* EXCERPTED PASSAGE *
↓↓↓

The new methodology is in compliance with federal DHHS
policy, issued by May 20, 2008 memorandum.
Future workers’ compensation liabilities will be projected including
Lifetime Awards beyond five years. The
Department’s fixed asset reconciliation process has been reviewed and
procedures identified to ensure proper GAAP reporting treatment of equipment
purchases.
#2 – EXCESS RETAINED EARNINGS BALANCES REPRESENTING
NONCOMPLIANCE WITH FEDERAL REGULATIONS
2008: Agreed. The Department concurs with the
recommendation. The existence of an
excess balance alone is not a violation of A-87. The federal requirement is that excess
balances be remedied through the four methods mentioned above. The Department contends that its adjustment
methods are acceptable. The Department
does agree that adjustments should be timely.
DCMS continues to adjust rates annually (c) and adjust central service
cost allocations annually (d) to reduce exposure to excess balances. However, these annual adjustments cannot
guarantee that excess balances will be entirely eliminated, since rates and
costs are projections and are usage-sensitive.
Billing credits (b), like cash refunds, take multiple years to apply, so
the adjustment occurs no faster than a negotiated payback and requires
significantly more up-front cash which the state does not have. Therefore, direct negotiated paybacks (a)
have always been, and will likely always be, a part of the remedy for excess
balances. The timeliness of direct
paybacks is dependent on the federal review cycle. The federal Dept of HHS
includes imputed interest in the payback calculations in recognition of, and as
compensation for, any delay in remedying the excess balances.
#3 – REPORTING OF COSTS NOT IN ACCORDANCE WITH FEDERAL
REGULATIONS
2008: Agreed. The Department concurs. We have developed a more clear presentation
of the reconciliation process for fiscal year 2008, and we are adjusting our
practices where feasible to reduce the total number of reconciling items.

↑↑↑

* DATA PROVIDED *
↓↓↓

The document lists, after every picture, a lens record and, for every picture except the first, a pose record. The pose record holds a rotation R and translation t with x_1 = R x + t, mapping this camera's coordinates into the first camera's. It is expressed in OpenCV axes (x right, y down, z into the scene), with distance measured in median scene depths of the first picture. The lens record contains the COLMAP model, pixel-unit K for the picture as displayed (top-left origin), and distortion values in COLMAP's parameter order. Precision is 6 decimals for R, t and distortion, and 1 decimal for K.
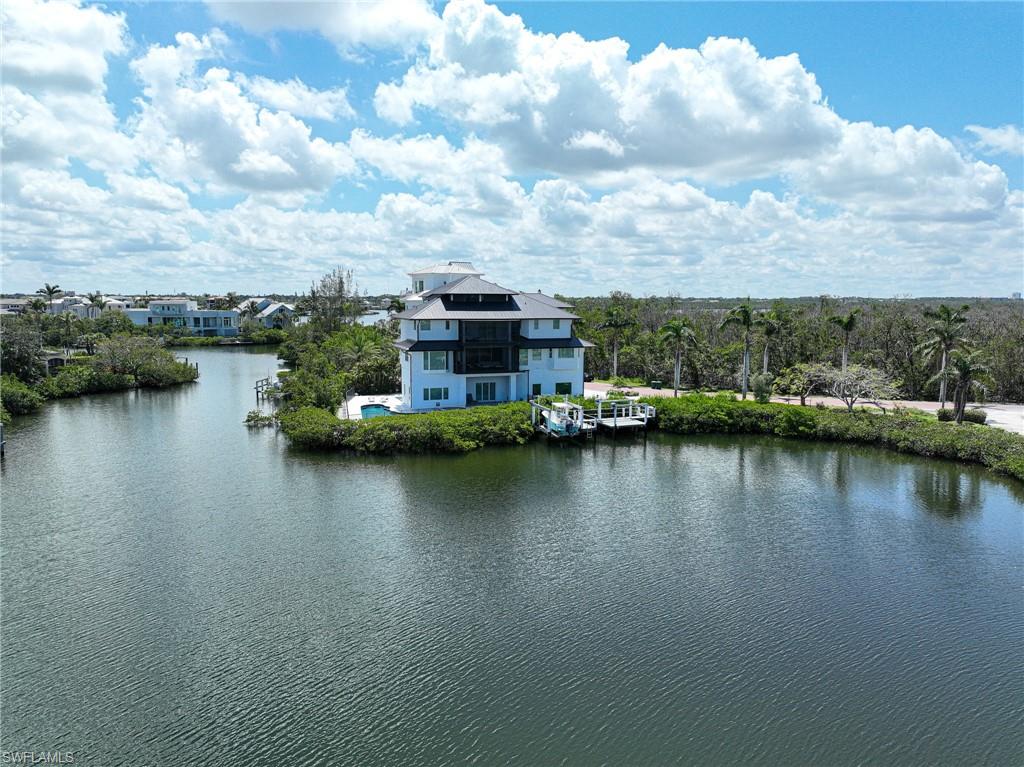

↑↑↑

* ACTIVITY *
Copy out the audit response in full, word for word. The listing comes from a different source than the audit response.

* SOLUTION FOR THIS EXERCISE *
The new methodology is in compliance with federal DHHS
policy, issued by May 20, 2008 memorandum.
Future workers’ compensation liabilities will be projected including
Lifetime Awards beyond five years. The
Department’s fixed asset reconciliation process has been reviewed and
procedures identified to ensure proper GAAP reporting treatment of equipment
purchases.
#2 – EXCESS RETAINED EARNINGS BALANCES REPRESENTING
NONCOMPLIANCE WITH FEDERAL REGULATIONS
2008: Agreed. The Department concurs with the
recommendation. The existence of an
excess balance alone is not a violation of A-87. The federal requirement is that excess
balances be remedied through the four methods mentioned above. The Department contends that its adjustment
methods are acceptable. The Department
does agree that adjustments should be timely.
DCMS continues to adjust rates annually (c) and adjust central service
cost allocations annually (d) to reduce exposure to excess balances. However, these annual adjustments cannot
guarantee that excess balances will be entirely eliminated, since rates and
costs are projections and are usage-sensitive.
Billing credits (b), like cash refunds, take multiple years to apply, so
the adjustment occurs no faster than a negotiated payback and requires
significantly more up-front cash which the state does not have. Therefore, direct negotiated paybacks (a)
have always been, and will likely always be, a part of the remedy for excess
balances. The timeliness of direct
paybacks is dependent on the federal review cycle. The federal Dept of HHS
includes imputed interest in the payback calculations in recognition of, and as
compensation for, any delay in remedying the excess balances.
#3 – REPORTING OF COSTS NOT IN ACCORDANCE WITH FEDERAL
REGULATIONS
2008: Agreed. The Department concurs. We have developed a more clear presentation
of the reconciliation process for fiscal year 2008, and we are adjusting our
practices where feasible to reduce the total number of reconciling items.